● WHAT THE TASK ASKS
Any picture in the material should be left out, while all other lines are copied exactly.

● AVAILABLE DATA
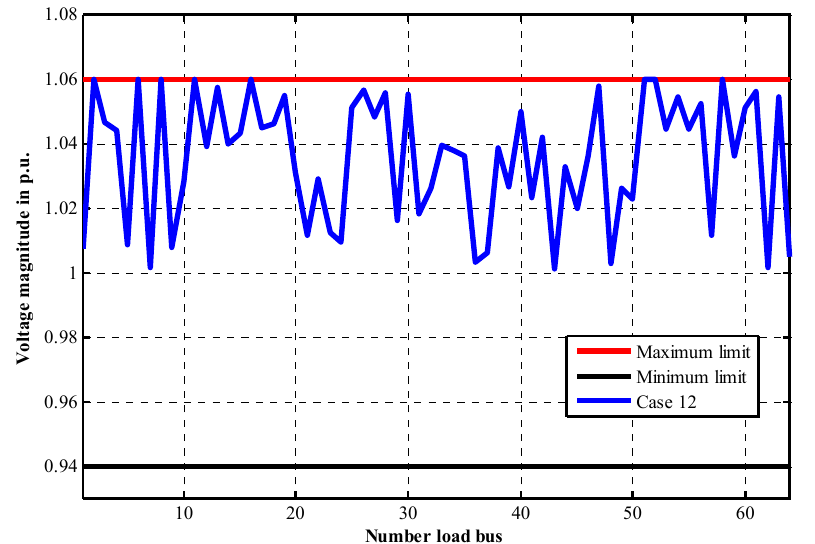
Figure 6. The voltage profile of Case 12.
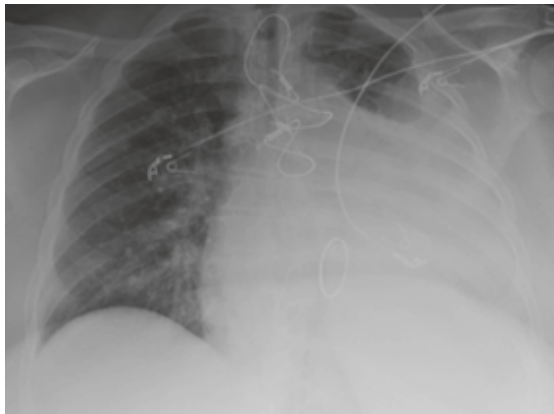
Figure 2: Pleural fluid sample. Of note, the whole amount of the drained fluid (1 liter) had the same color and consistency and did not clear by the end of drainage.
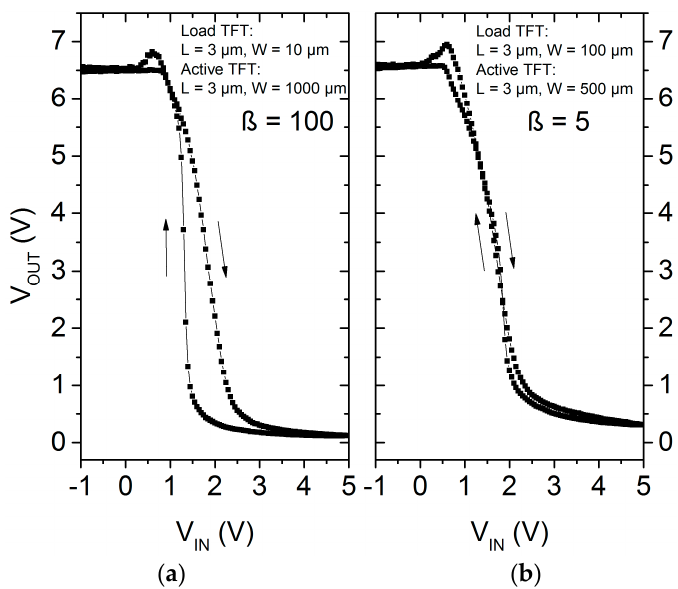
Figure 10. Voltage transfer characteristics of a ZnO nanoparticle inverter with geometry ratio ( a ) equal to 100 and ( b ) equal to 5 and with V DD = 7.5 V.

● RESULT OF THE EXERCISE
Figure 6. The voltage profile of Case 12.
Figure 2: Pleural fluid sample. Of note, the whole amount of the drained fluid (1 liter) had the same color and consistency and did not clear by the end of drainage.
Figure 10. Voltage transfer characteristics of a ZnO nanoparticle inverter with geometry ratio ( a ) equal to 100 and ( b ) equal to 5 and with V DD = 7.5 V.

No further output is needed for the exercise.